From fallen tree trunks over streams, to vines or twisted fiber cables over gorges, and stone slabs over rushing watercourses, man has built bridges from many materials. Some have been an insult to the landscape, but from ancient times, the impulse to create beauty and harmony has been evident in the builders’ work.
We could do just as well with the Central Street bridge across the North Shore Channel. The requisite elements of landscape are in process of improvement.
All we need is a decent design for an urban bridge in a residential area.
Bridges are our longest-lived monuments. The new bridge at Central Street, it is said, “will be planned for 100 years.” It should not be treated as just another cookie-cutter steel-and-concrete bridge of the least appealing type.
Why doesn’t the Engineering Department’s outside consultant agree? Why have they not given Evanston’s elected representatives a chance to look at aesthetic alternatives and to decide for themselves what kind of bridge design will be “good enough” for us?
The original 1908 bridges constructed across the North Shore Channel by the Metropolitan Water Reclamation District had a picturesque quality.
The bridges at Central and Lincoln Streets in Evanston were reconstructed in the 1970s and are standard highway-style “continuous beam bridges” They are not so pleasant to live with. Nor is the new 2013 effort at Simpson and Bridge Streets, which has been called “prison” architecture.
The City Council and the citizens it represents deserve to see better alternatives.
Bridges are massively expensive structures, built with public funds by an army of engineers, consultants, bureaucrats, contractors and suppliers, whose operations are mostly hidden from the public eye.
After all, who else knows how to build a bridge? It’s time we all did.
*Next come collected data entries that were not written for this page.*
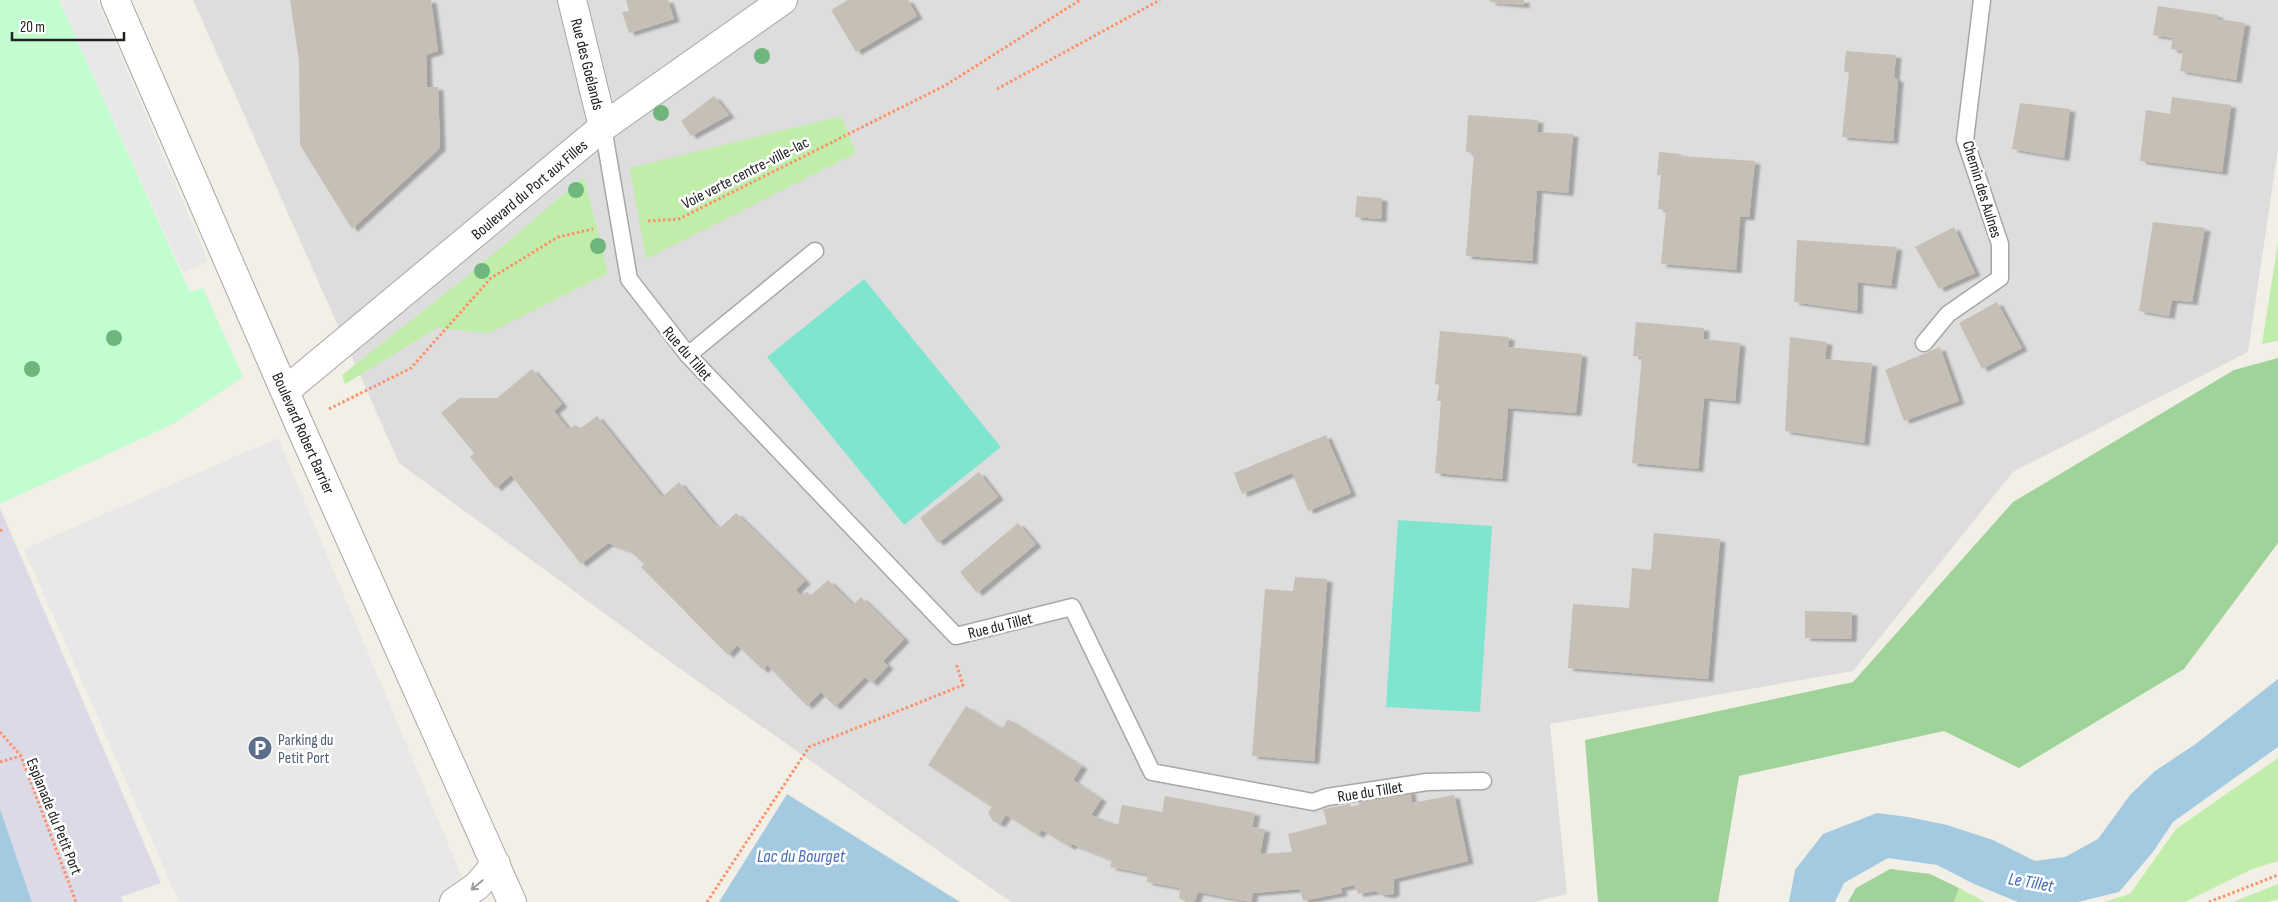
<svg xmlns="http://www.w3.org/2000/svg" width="2278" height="902" font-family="'Sofia Sans Condensed',sans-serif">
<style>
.residential{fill:#dedddd}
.grass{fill:#c0eeaa}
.forest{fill:#a0d399}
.park{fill:#c2fdd0}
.pitch{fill:#80e5ce}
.parking{fill:#e8e8e8}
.plaza{fill:#dcdae7}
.water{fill:#a4cae1}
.building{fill:#c6bfb5;filter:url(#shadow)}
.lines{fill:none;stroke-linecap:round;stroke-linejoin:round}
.lane-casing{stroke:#a7a7a7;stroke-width:19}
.street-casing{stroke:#a7a7a7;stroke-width:30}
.path{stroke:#ff916a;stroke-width:3;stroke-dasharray:2.5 2.5;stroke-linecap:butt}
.lane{stroke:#fff;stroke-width:16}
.street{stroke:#fff;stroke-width:28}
.tree{fill:#6fb67c}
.oneway{stroke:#9b9b9b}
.labels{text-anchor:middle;stroke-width:5;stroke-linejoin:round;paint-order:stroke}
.street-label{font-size:16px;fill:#202020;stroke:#fff}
.service-label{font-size:16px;fill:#4e5e75;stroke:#fff;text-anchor:start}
.water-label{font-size:18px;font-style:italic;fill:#456cb7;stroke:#fff}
</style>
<defs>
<filter id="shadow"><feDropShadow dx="5.5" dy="3" stdDeviation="1" flood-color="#0004"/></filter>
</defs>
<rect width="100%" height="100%" fill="#f1efe6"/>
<!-- residential -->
<path class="residential" d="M193 0H2278V149L2248 352 2013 472 1853 671 1550 724 1567 894 1534 902H1011L679 668 399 463Z"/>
<!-- grass -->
<path class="grass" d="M841 116 856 153 646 259 630 168Z
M584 177 608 273 489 333 437 328 345 384 342 375 466 277Z
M2278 242V341L2262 344Z
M2278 758V861L2252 869 2185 902H2104L2130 894 2176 829Z
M2278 884V899L2267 902H2233Z
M1959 888 1985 902H1954Z"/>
<!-- forest -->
<path class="forest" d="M2278 358V543L2184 669 2019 768 1944 731 1739 776 1718 902H1598L1585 740 1853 682 2013 502 2234 370Z
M1890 869 1930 874 1959 888 1954 902H1848L1856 888Z"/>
<!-- park -->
<path class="park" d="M0 0H59L190 292 203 288 243 377 173 424 0 504Z"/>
<!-- pitch -->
<path class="pitch" d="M864 279 1001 447 904 525 767 357Z
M1398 520 1492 526 1480 712 1386 707Z"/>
<!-- parking -->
<path class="parking" d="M59 0H97L208 261 183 273Z
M278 438 470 896 468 902H179L24 549Z"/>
<!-- plaza -->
<path class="plaza" d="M0 508 161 883 121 897 123 902H32L0 809Z"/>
<!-- water -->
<path class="water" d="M2278 679V747L2173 822 2153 852 2119 892 2078 902H2018L1974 884 1937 865 1888 858 1844 883 1835 902H1789L1795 870 1823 834 1877 813 1908 817 1947 825 1993 840 2035 861 2065 857 2098 839 2130 795 2155 771 2197 743Z
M787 794 960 902H719Z
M0 809 32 902H0Z"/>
<!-- building -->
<path class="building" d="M290 0H431L438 51 426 55 427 87H438L440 148 352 229 300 145 299 61Z
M626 0H668L674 19 629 33 622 12 629 11Z
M848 0H908L917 16 856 52 831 10Z
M1490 0H1524V5L1490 2Z
M2158 6 2218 15V19L2245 23 2236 80 2180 71 2183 51 2171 49 2173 38 2153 35Z
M1846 51 1896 55 1894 77 1898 80 1893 141 1842 137 1849 73 1844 71Z
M714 96 729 115 691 136 681 121Z
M2172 97 2231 105 2222 172 2140 161 2146 110 2170 114Z
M2020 103 2070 109 2064 158 2012 149Z
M1468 115 1538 120 1537 132 1573 134 1568 193 1537 190 1532 261 1466 256 1474 153 1466 152Z
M1659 152 1681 154V156L1755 161 1749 217H1740L1736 270 1661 264 1666 210 1658 209 1661 175H1657Z
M1357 196 1382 198 1381 219 1355 217Z
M2153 222 2205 228 2192 302 2172 300 2169 316 2139 311Z
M1954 227 1975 273 1939 289 1915 247Z
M1797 240 1897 247 1891 286 1858 282 1857 311 1794 302Z
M1997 302 2022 348 1982 369 1959 323Z
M1636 322 1704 328 1703 339 1740 343 1735 401 1704 398 1698 469 1632 463 1642 357 1633 356Z
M1440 331 1509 337 1508 347 1582 354 1576 413 1508 408 1502 479 1435 473 1441 401H1437L1439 385 1435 384Z
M1790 337 1827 342 1825 359 1872 363 1864 443 1785 431Z
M1940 347 1959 401 1904 421 1885 370Z
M532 369 562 404 554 411 568 429 575 425 581 428 597 416 662 497 679 482 713 523 720 528 736 513 805 581 796 590 800 595 807 592 811 595 828 580 853 605 861 597 904 639 883 661 888 666 872 683 865 677 835 707 821 692 807 706 767 665 763 670 737 645 728 655 641 567 644 564 630 551 608 543 581 564 511 475 496 488 470 457 474 453 441 413 460 398H497Z
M1326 435 1351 493 1308 511 1292 473 1242 494 1234 473Z
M979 472 998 497 938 543 920 518Z
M1018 523 1036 544 977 593 960 572Z
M1654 533 1720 539 1708 679 1568 668 1573 604 1629 608 1632 568 1651 570Z
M1295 577 1327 579 1314 761 1252 756 1265 589 1293 591Z
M1805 611 1852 612 1851 639 1805 638Z
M966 706 1002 729 1008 719 1082 766 1073 780 1101 799 1091 815 1118 825 1122 805 1162 812 1165 796 1255 813 1252 827 1265 829 1260 854 1292 852 1288 834 1327 824 1323 809 1350 804 1351 807 1359 805V801L1410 790 1412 803 1454 795 1468 861 1394 879V893L1389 895 1380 894 1376 891 1358 894 1355 885 1341 888 1342 893 1303 901 1300 889 1253 893 1251 902 1198 892 1195 901 1186 902 1179 898 1180 888 1147 882V874L1110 867 1112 860 1072 844 1070 847 1042 830 1038 835 1006 815 1000 824 993 821 988 813 992 807 928 765Z"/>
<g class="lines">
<defs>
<path id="lane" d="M603 127 629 279 688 355 956 636 1072 607 1152 772 1313 802 1327 797 1427 782 1483 781
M1924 343 1948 314 2000 278V244L1965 140 1982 0
M688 355 815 251"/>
<path id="street" d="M115 0 299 424 512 902
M572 0 603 127
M285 391 603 127 783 0
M454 902 477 886 496 864"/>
</defs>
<!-- lane casing -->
<use href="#lane" class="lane-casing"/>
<!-- street casing -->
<use href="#street" class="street-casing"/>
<!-- path -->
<path class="path" d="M997 89 1160 0
M648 221 679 219 946 85 1080 0
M329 409 411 368 491 278 558 237 593 229
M0 531 4 529
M0 732 21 756 76 902
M0 762 21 756
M707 902 809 747 963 685 956 663
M2209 902 2278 875"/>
<!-- lane -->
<use href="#lane" class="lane"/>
<!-- street -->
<use href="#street" class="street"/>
</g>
<!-- trees -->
<g class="tree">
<circle cx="762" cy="56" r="8"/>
<circle cx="661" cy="113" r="8"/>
<circle cx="576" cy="190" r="8"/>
<circle cx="598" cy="246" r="8"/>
<circle cx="482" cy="271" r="8"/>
<circle cx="114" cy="338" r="8"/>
<circle cx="32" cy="369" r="8"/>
</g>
<!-- one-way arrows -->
<defs><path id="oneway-shaft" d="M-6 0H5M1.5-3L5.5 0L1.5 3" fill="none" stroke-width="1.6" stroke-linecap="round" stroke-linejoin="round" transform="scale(1.25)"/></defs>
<use class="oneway" href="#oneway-shaft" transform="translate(477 885) rotate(140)"/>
<!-- icons -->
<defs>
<symbol id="parking-disc" viewBox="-11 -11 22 22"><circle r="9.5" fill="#5c6f8a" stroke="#fff"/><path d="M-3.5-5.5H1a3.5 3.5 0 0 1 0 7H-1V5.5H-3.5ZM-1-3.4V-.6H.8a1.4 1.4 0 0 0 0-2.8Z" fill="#fff"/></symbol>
</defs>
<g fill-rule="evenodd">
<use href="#parking-disc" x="246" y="734" width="28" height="28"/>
</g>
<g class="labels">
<!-- street labels -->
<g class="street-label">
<text transform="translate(588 64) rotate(76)" y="6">Rue des Goélands</text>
<text transform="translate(745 172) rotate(-27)" y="6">Voie verte centre-ville-lac</text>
<text transform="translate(529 189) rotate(-40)" y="6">Boulevard du Port aux Filles</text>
<text transform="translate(1983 189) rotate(73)" y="6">Chemin des Aulnes</text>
<text transform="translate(688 353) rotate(49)" y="6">Rue du Tillet</text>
<text transform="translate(304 433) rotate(66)" y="6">Boulevard Robert Barrier</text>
<text transform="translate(1000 625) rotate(-14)" y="6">Rue du Tillet</text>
<text transform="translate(1370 791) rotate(-9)" y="6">Rue du Tillet</text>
<text transform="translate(55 816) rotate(68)" y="6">Esplanade du Petit Port</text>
</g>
<!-- service labels -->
<g class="service-label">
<text x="278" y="745">Parking du<tspan x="278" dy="18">Petit Port</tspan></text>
</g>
<!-- water labels -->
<g class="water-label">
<text x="801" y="862">Lac du Bourget</text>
<text transform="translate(2031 882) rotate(10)" y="6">Le Tillet</text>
</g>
</g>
<!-- scale -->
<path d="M12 32v8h112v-8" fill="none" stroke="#202020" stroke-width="2.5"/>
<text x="20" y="32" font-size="15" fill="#202020" stroke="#ffffff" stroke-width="4" paint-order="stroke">20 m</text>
</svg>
In rebuilding the Central and Lincoln Street bridges in the heart of the Canal Shores Golf Course and greenway, Evanston has a golden opportunity to leave simple and distinguished monuments which will stand long after we are gone.
Positive lessons can be learned at the Chicago Botanic Garden, and in many other locales where bridges, overpasses, and their approaches have received serious architectural consideration. And our expressway overpasses demonstrate ugly in abundance.
We should approach the design of the Central Street and the Lincoln Street bridge replacements with the focus on what they should do for us, both in function and in appearance.
Small elements that are important at the scale of a building can be equally important in a bridge used by pedestrians and bicyclists, or set in a backdrop of natural greenway and golf course, as at Canal Shores. Architects and other visual design professionals thus are more important in the design of urban bridges than they are in the design of highway bridges that are not pedestrian ways and which are not experienced with as much intimacy and permanence.
Indeed, the Central Street Bridge stands in the immediate front yard of many residences at Bryant and Central streets. It also is at the heart of the Clubhouse Zone of the Canal Shores Golf course and will be its single most prominent architectural feature.
The bridge also stands prominently at the gateway to Evanston Hospital and Northwestern University to the east and Ryan Field and the residential and business properties to the west, and is crossed by thousands of pedestrians, golfers and visitors annually.
At present the bridge does not speak well for Evanston or any of its institutions, nor will its proposed replacement.
The challenge to build more aesthetically pleasing urban bridges is often said to be one of cost. There actually are several more important obstacles: the attitudes of those who control the decisions; outdated design practices that have been “standard” for more than 50 years; an the cost of designing and building something other than a standard cookie-cutter design, when no one is trying to do better.
In fact, challenging and innovative bridges can turn out to be less expensive to build, for the simple reason that the details of their design receive more careful attention. But they can be built only by professionals with the right attitude, the ability to work beyond the limits of yesterday’s “standard practice,” and who utilize aesthetic as well as engineering principles in their approach.
Meanwhile, the essential prerequisite to competent bridge design is to choose responsible professionals who are open to those considerations, and willing to embrace changes in standard practice.
In rebuilding the Central and Lincoln Street bridges in the heart of the Canal Shores Golf Course and greenway, we have a golden opportunity to leave simple and distinguished monuments that will stand long after we are gone.
Mr. Miller, a retired attorney, is the leader of the Working Group for Better Bridges in Evanston. He is founder and Chairman Emeritus of the Landmarks Preservation Council of Illinois.